There’s a fine line between re-creating the past and ignoring the lessons of history. Play it too safe, and a creator—be it a chef, a mixologist, an artist, a musician—seems to be simply copying those who have come before. Too far in the other direction, and the creation simply fails: Certain sounds, certain tastes, certain colors go together for a reason.
But those artists who can stand astride that boundary and find peace with both the modern and the handed-down knowledge can evolve an art form.
Life Is Beautiful’s 2015 lineup is filled with such creators, such as the spirit of Nina Simone that flows through singer Andra Day. On the chef side, no one represents the idea of taking the old and making it new quite as well as Hubert Keller, who used his classical French cooking background and focused on, of all things, the all-American hamburger. Eleven years later, Burger Bar is still a hit for Mandalay Bay, and has expanded to San Francisco and Beijing.
We caught up with Keller in advance of his cooking demonstration at Life Is Beautiful to talk about inspiration and applying classic knowledge in new ways.
Why on earth would a French chef want to take on the hamburger?
It’s true, you kind of think, “Where is the junction?” When I started Burger Bar, it was more of an accident.
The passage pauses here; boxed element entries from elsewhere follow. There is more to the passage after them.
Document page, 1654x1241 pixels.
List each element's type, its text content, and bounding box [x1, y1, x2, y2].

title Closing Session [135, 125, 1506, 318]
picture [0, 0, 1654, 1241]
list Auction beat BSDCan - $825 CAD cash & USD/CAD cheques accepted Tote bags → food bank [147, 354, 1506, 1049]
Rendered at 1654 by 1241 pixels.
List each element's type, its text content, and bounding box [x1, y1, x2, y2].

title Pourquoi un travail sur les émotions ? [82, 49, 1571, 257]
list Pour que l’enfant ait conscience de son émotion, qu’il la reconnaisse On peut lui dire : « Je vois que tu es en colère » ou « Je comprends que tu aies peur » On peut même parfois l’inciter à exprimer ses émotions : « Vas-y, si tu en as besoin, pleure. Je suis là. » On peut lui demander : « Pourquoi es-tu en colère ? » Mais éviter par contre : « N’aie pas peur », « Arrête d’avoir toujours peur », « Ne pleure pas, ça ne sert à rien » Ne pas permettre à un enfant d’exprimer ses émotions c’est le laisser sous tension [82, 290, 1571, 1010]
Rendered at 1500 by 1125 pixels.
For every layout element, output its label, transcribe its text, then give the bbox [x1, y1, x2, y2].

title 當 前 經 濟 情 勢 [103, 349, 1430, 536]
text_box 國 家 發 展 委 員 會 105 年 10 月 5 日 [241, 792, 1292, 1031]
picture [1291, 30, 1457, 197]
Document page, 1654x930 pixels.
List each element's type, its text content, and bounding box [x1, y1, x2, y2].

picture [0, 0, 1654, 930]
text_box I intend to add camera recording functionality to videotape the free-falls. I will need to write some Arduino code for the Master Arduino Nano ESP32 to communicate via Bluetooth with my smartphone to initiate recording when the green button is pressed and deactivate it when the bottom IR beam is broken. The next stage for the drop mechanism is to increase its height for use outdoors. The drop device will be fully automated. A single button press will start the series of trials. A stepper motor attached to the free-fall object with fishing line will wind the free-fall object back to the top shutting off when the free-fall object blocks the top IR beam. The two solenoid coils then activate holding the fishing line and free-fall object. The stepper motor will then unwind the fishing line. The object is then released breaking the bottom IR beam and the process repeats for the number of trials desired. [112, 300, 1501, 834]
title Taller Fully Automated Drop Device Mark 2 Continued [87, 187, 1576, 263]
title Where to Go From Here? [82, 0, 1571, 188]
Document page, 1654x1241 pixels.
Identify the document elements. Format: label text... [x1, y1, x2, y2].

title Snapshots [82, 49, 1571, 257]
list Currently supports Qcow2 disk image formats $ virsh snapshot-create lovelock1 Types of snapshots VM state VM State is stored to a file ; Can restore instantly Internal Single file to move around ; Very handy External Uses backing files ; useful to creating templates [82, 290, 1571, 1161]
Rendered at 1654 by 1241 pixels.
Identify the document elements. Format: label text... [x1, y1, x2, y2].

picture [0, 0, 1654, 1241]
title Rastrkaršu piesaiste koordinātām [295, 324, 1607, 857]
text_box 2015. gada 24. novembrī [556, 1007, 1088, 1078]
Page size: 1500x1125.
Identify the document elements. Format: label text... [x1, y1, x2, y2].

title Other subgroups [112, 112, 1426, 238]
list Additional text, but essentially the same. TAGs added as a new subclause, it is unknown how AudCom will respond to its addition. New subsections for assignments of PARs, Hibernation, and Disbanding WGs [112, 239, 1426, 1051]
Bill Richardson, who owned and built Mandalay Bay, gave the opportunity to me. He had signed a deal with somebody [that fell through], and he wanted something in that location because he didn’t want to open [The Shoppes at Mandalay Place] with an empty restaurant. I had few choices. So I thought, “What about a burger?” And I remember the morning that the gate opened up, and I thought to myself, “That was probably the stupidest thing I’ve ever done.” Because no chefs at that time would put together a burger place. It didn’t exist as a concept. And particularly not an American chef, because in our industry at the time, when you were a complete loser, you thought, “Well, I can go make burgers.” And we had no clue about burgers, so [chef] Laurent [Pillard] and I went on a crash course. We ate burgers everywhere.
What did you discover about the hamburger?
I was thinking that burgers are what, for French people, steak frites is. If you give them a good steak frites, they grow up with it, you eat it your entire life; it’s something that just works. You can never take it away from a French person. The burger is the same thing.
Is there something in particular in the preparation of a hamburger at Burger Bar you can point to as coming from your training background?
I always say, if you cook a burger like you would cook a filet mignon, you would never put it on a grill and squeeze all the juice out of it. You would sear it and you would let it rest and let the juices redistribute. So that’s what we did: We cooked burgers like I would cook a filet or a rack of lamb. We transferred what happens in a three-star Michelin restaurant to what we did with burgers.
Do you remember the first time you felt free to break out of the traditional French cuisine box?
I worked with Jacques Maximin. He was the chef at the [Hotel] Negresco in Nice. He was probably five or six years older than me … and here was that young guy who just broke the rules. Whatever I had learned in those classical places, he broke those rules. And for me, it was like a light going on. The cuisine, the techniques, everything looked similar, and suddenly here was a gentleman who dreamed up this stuff. For me, that was a breakthrough from the classic to finding that freedom where you can express yourself.
But the rules themselves were essential.
An example was nouvelle cuisine. It became a joke, because young chefs were trying to break off from the classical and create their own cuisine, their own art. And it became a disaster, because there were so many unqualified people who jumped on the wagon. But there were chefs who were geniuses, who really came up with these great things. The ones who did it but didn’t have the foundation were the ones who failed. They didn’t have the technique.